Having an aptitude for sensing the cyclical rhythm of a musical piece, or the ebbs and flows of money or the bio-rhythmic beats of human emotion has always eluded me. I am a classic arrhythmic.
No Rhythm? Rhythm-deaf?
It’s not actually that I have no rhythm…it’s just that it takes a lot of effort for me to discern natural rhythms. More accurately, it often requires someone pointing out the rhythm to me before I can hear/see it.
Years ago, taking music lessons in piano, then trumpet, then clarinet, then saxophone, I could never understand how someone could pick up a piece of music and know how it should sound before ever hearing it…I finally had a music teacher tell me I should take up drums, because I had no natural aptitude for understanding rhythm, and that studying percussion would be the only way I might gain some understanding.
He was probably right, but the thought of learning drums seemed abhorrent to me…practically unnatural.
Years later, when Thaddeus and I got together, he was incredibly adept at seeing the natural rhythms of life and he started pointing out areas of our lives that seemed to be governed by this confounding principle. For instance, he’d suggest we make larger purchases for our house when finances were good, but start to cut back on spending when income was less…he had a feel for the ups and downs of finances that I was finally able to recognize, but only after he highlighted the pattern for me.
Another example of me needing guidance on tempo was when I started learning to dance the two-step at a local gay bar that did Country/Western dancing on Wednesday nights. I would rely on my dance partner to establish the rhythm of the song we were dancing to, and once I had it, I could dance really well. But left to start the dance by myself, I’d struggle to hear the rhythm and would regularly look to other couples on the dance floor to identify the “quick, quick, slow, slow” of the two-step in the song being played.
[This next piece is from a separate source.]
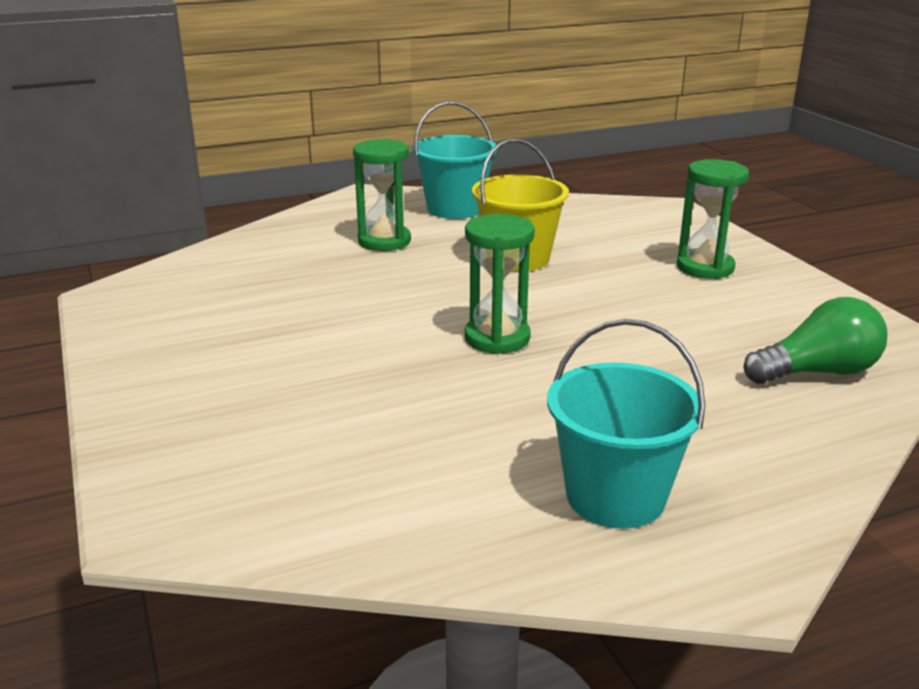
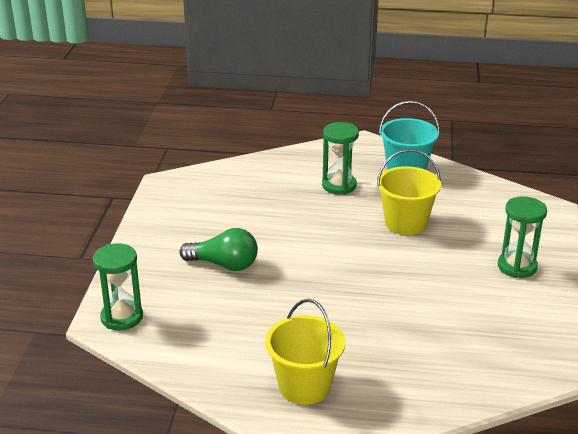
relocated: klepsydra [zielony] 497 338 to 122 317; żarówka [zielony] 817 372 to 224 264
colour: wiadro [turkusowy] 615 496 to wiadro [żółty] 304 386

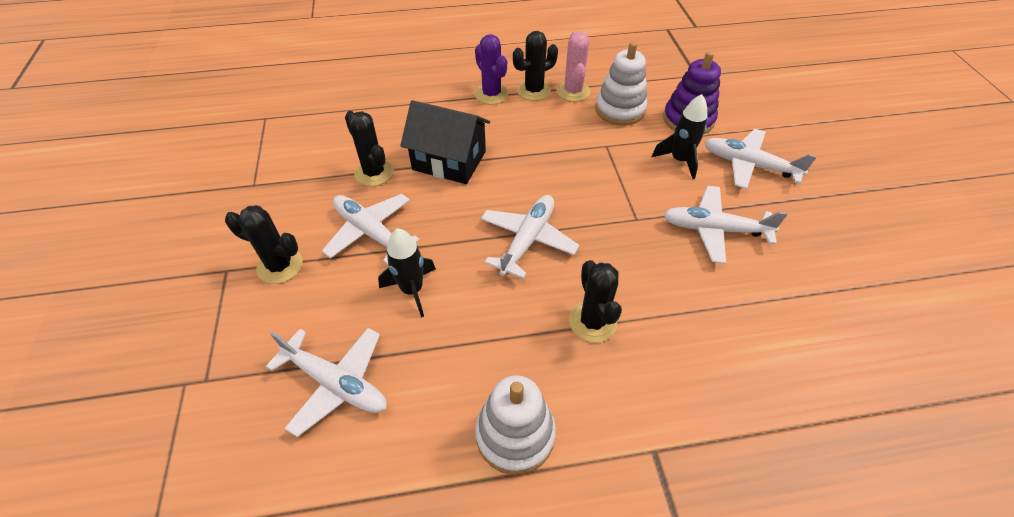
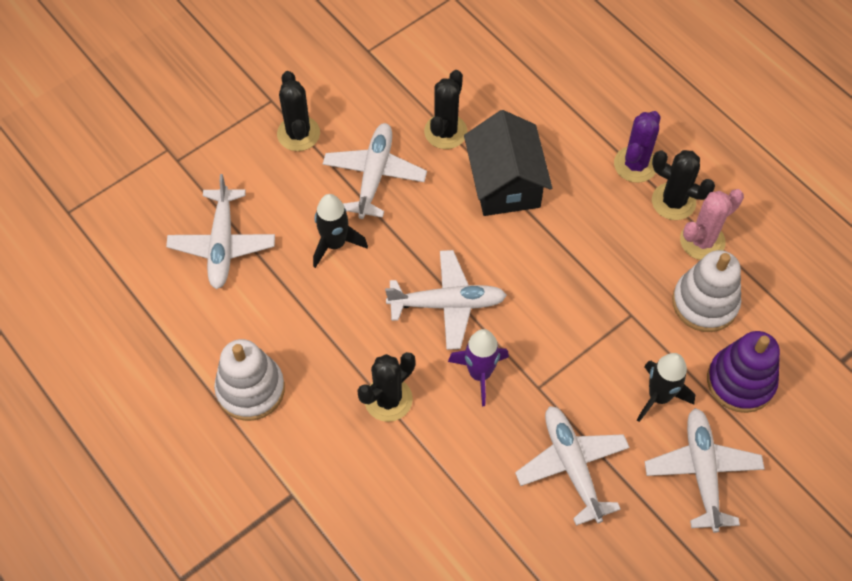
appeared: rakieta [fioletowy] 480 374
Alas, even knitting requires this befuddling idea of rhythm.
Learning a new technique or stitch pattern seems to have a certain “rhythm” to it…no? Having just knitted two projects that had similar stitch patterns, I had to constantly re-acquaint my hands to doing 1×1 ribbing and then switch to the linen stitch. Both those stitches had specific repetitions that my hands had to get re-acquainted with each time I switched from one project to the other.
My latest project has a whole new (and painfully difficult for me to figure out) rhythm.
I finished up the other bulky hat.
This one is for me and I quite love the colors of it.
Once finished with the hats for me and Thaddeus, I was looking for inspiration for a new project and found it on Facebook where one of the guys in one of my groups was knitting the “Read Between the Lines” shawl by Tammy Canavan-Soldaat.
The pattern seemed right up my alley…fine-gauge needles on fingering weight yarn and lots of garter stitch. BUT…it also uses the “illusion knitting” technique (not garter stitch at all!). I restarted this fiddly two-yarn shawl at least 30 times until I think I have FINALLY gotten my hands to memorize the basic rhythm of the stitch pattern.
Lest you think hours of work have resulted in yards of fabric, I’ve maybe finished four inches of this pattern so far.
Having established one of the rhythms of this multi-rhythmic pattern, it will move along a bit more quickly, but I have a feeling blog readers will be seeing a LOT of progress photos of this project.